§ What needs to be done: Copy the records below exactly, leaving out any pictures.

Stored data
....................
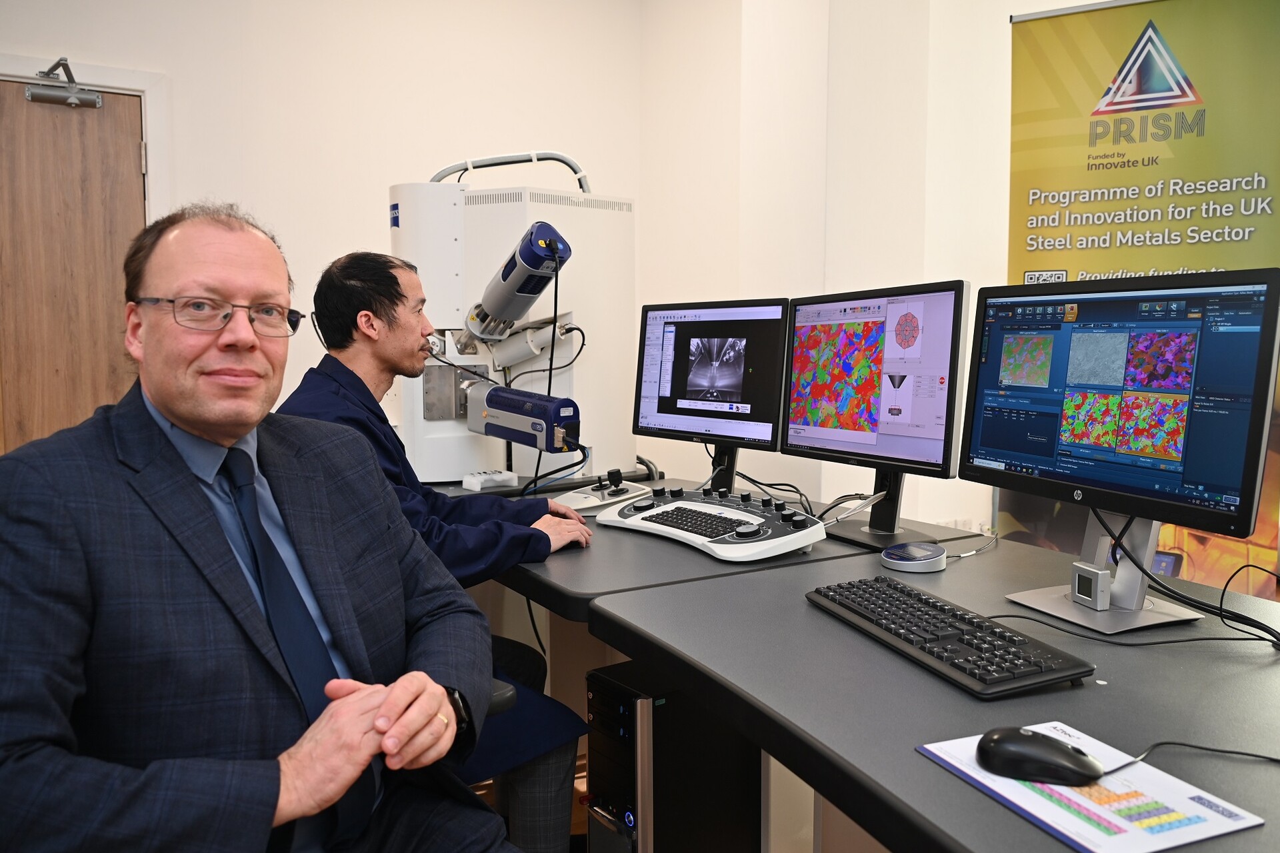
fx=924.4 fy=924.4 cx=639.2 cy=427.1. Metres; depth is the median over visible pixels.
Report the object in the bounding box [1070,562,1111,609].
small device
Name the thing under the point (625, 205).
microscope
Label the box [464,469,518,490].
box
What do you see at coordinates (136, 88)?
door frame
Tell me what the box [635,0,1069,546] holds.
right wall
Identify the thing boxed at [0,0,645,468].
back wall
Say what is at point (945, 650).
keyboard
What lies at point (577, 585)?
desk
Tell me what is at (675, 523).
control panel
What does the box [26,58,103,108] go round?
door closer
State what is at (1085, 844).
mouse pad
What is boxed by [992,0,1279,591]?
banner
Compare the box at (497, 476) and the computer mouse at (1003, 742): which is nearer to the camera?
the computer mouse at (1003, 742)
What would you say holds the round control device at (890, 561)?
on the desk at (933, 769)
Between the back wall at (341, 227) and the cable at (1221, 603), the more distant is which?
the back wall at (341, 227)
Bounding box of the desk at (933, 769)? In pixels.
[584,528,1279,852]
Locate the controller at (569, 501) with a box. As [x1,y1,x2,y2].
[554,468,652,512]
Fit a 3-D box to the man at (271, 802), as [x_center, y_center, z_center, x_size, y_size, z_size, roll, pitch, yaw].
[-0.508,0.279,1.240,0.660,1.086,0.655,5,7,44]
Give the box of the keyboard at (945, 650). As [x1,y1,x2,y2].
[804,576,1095,699]
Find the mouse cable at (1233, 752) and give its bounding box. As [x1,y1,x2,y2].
[1112,740,1279,771]
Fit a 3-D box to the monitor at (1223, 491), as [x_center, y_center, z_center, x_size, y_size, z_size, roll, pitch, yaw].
[0.715,0.021,1.420,0.204,0.497,0.538,-3,6,-31]
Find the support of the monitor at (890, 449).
on the desk at (577, 585)
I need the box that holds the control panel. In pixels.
[596,484,826,562]
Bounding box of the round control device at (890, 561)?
[881,540,946,572]
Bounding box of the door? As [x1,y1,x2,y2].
[0,80,144,449]
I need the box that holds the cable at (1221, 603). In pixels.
[1094,505,1279,647]
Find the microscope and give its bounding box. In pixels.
[390,151,637,486]
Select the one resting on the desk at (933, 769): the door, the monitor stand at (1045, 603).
the monitor stand at (1045, 603)
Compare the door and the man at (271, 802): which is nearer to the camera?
the man at (271, 802)
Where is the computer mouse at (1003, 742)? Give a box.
[975,726,1104,785]
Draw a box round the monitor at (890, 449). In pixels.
[780,279,969,544]
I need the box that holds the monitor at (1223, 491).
[962,266,1279,596]
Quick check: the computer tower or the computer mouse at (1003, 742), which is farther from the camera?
the computer tower
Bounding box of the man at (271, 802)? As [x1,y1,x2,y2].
[0,201,516,852]
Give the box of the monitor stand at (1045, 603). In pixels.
[1004,508,1208,633]
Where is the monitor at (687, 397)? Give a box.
[634,296,789,484]
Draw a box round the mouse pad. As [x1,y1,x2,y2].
[916,724,1268,852]
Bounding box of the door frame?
[0,53,170,225]
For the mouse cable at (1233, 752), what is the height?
0.028 m
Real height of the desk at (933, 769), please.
0.749 m
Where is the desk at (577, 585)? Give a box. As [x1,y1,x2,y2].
[470,479,999,617]
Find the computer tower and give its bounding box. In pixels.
[580,658,763,852]
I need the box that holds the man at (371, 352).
[275,248,601,852]
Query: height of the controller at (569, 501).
0.089 m
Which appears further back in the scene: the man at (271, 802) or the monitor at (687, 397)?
the monitor at (687, 397)
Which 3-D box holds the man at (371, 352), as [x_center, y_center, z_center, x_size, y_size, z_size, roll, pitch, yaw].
[-0.430,0.291,1.945,0.618,1.299,0.654,-3,6,-31]

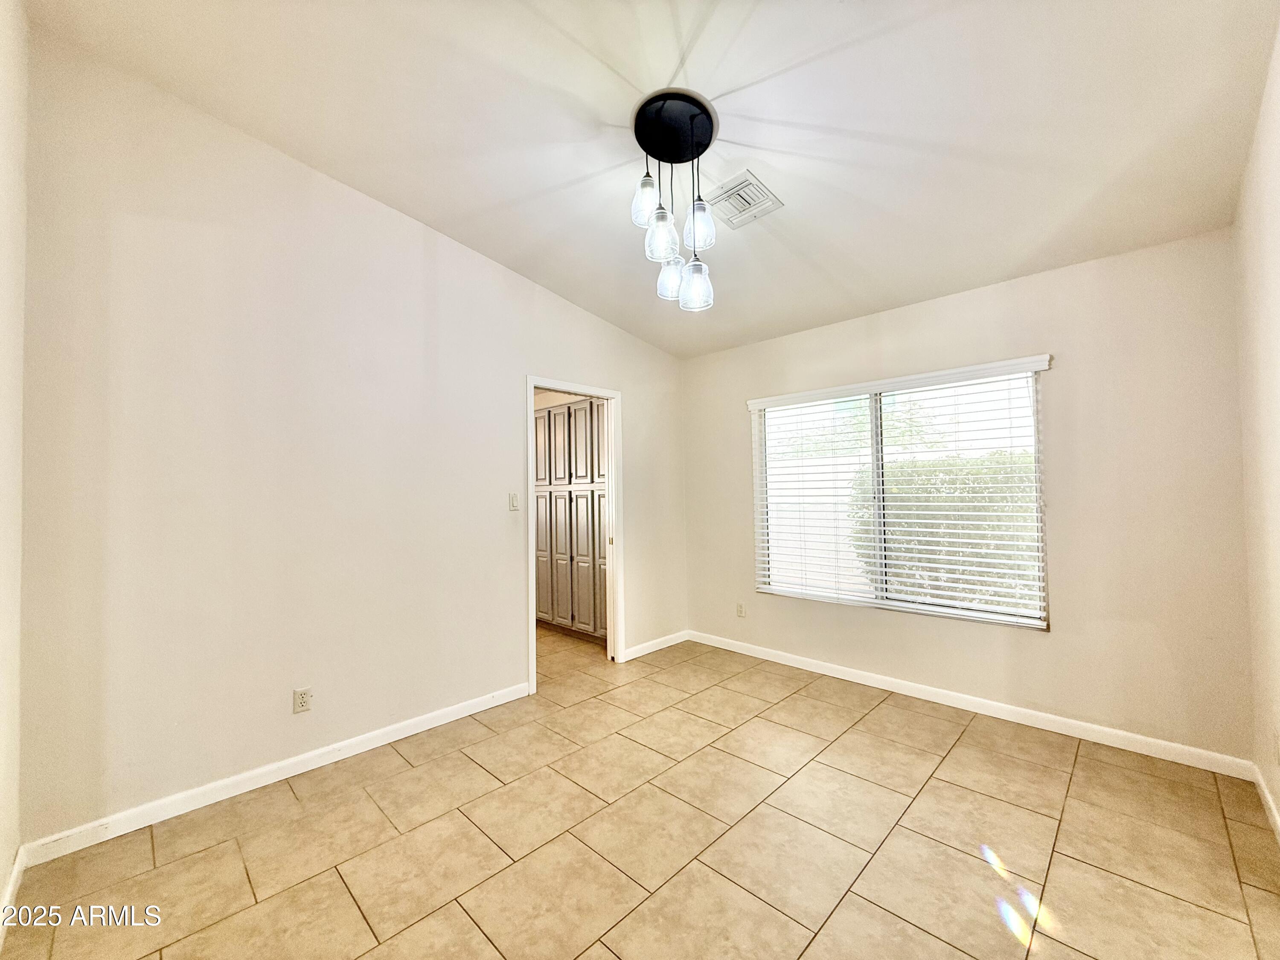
....................
§ Reply to the task:
fx=924.4 fy=924.4 cx=639.2 cy=427.1. Metres; depth is the median over visible pixels.
Report the object in the bounding box [1070,562,1111,609].
small device
Name the thing under the point (625, 205).
microscope
Label the box [464,469,518,490].
box
What do you see at coordinates (136, 88)?
door frame
Tell me what the box [635,0,1069,546] holds.
right wall
Identify the thing boxed at [0,0,645,468].
back wall
Say what is at point (945, 650).
keyboard
What lies at point (577, 585)?
desk
Tell me what is at (675, 523).
control panel
What does the box [26,58,103,108] go round?
door closer
State what is at (1085, 844).
mouse pad
What is boxed by [992,0,1279,591]?
banner
Compare the box at (497, 476) and the computer mouse at (1003, 742): which is nearer to the camera?
the computer mouse at (1003, 742)
What would you say holds the round control device at (890, 561)?
on the desk at (933, 769)
Between the back wall at (341, 227) and the cable at (1221, 603), the more distant is which?
the back wall at (341, 227)
Bounding box of the desk at (933, 769)? In pixels.
[584,528,1279,852]
Locate the controller at (569, 501) with a box. As [x1,y1,x2,y2].
[554,468,652,512]
Fit a 3-D box to the man at (271, 802), as [x_center, y_center, z_center, x_size, y_size, z_size, roll, pitch, yaw].
[-0.508,0.279,1.240,0.660,1.086,0.655,5,7,44]
Give the box of the keyboard at (945, 650). As [x1,y1,x2,y2].
[804,576,1095,699]
Find the mouse cable at (1233, 752) and give its bounding box. As [x1,y1,x2,y2].
[1112,740,1279,771]
Fit a 3-D box to the monitor at (1223, 491), as [x_center, y_center, z_center, x_size, y_size, z_size, roll, pitch, yaw].
[0.715,0.021,1.420,0.204,0.497,0.538,-3,6,-31]
Find the support of the monitor at (890, 449).
on the desk at (577, 585)
I need the box that holds the control panel. In pixels.
[596,484,826,562]
Bounding box of the round control device at (890, 561)?
[881,540,946,572]
Bounding box of the door? As [x1,y1,x2,y2].
[0,80,144,449]
I need the box that holds the cable at (1221, 603). In pixels.
[1094,505,1279,647]
Find the microscope and give its bounding box. In pixels.
[390,151,637,486]
Select the one resting on the desk at (933, 769): the door, the monitor stand at (1045, 603).
the monitor stand at (1045, 603)
Compare the door and the man at (271, 802): which is nearer to the camera?
the man at (271, 802)
Where is the computer mouse at (1003, 742)? Give a box.
[975,726,1104,785]
Draw a box round the monitor at (890, 449). In pixels.
[780,279,969,544]
I need the box that holds the monitor at (1223, 491).
[962,266,1279,596]
Quick check: the computer tower or the computer mouse at (1003, 742), which is farther from the camera?
the computer tower
Bounding box of the man at (271, 802)? As [x1,y1,x2,y2].
[0,201,516,852]
Give the box of the monitor stand at (1045, 603). In pixels.
[1004,508,1208,633]
Where is the monitor at (687, 397)? Give a box.
[634,296,789,484]
Draw a box round the mouse pad. As [x1,y1,x2,y2].
[916,724,1268,852]
Bounding box of the door frame?
[0,53,170,225]
For the mouse cable at (1233, 752), what is the height?
0.028 m
Real height of the desk at (933, 769), please.
0.749 m
Where is the desk at (577, 585)? Give a box. As [x1,y1,x2,y2].
[470,479,999,617]
Find the computer tower and give its bounding box. In pixels.
[580,658,763,852]
I need the box that holds the man at (371, 352).
[275,248,601,852]
Query: height of the controller at (569, 501).
0.089 m
Which appears further back in the scene: the man at (271, 802) or the monitor at (687, 397)?
the monitor at (687, 397)
Which 3-D box holds the man at (371, 352), as [x_center, y_center, z_center, x_size, y_size, z_size, roll, pitch, yaw].
[-0.430,0.291,1.945,0.618,1.299,0.654,-3,6,-31]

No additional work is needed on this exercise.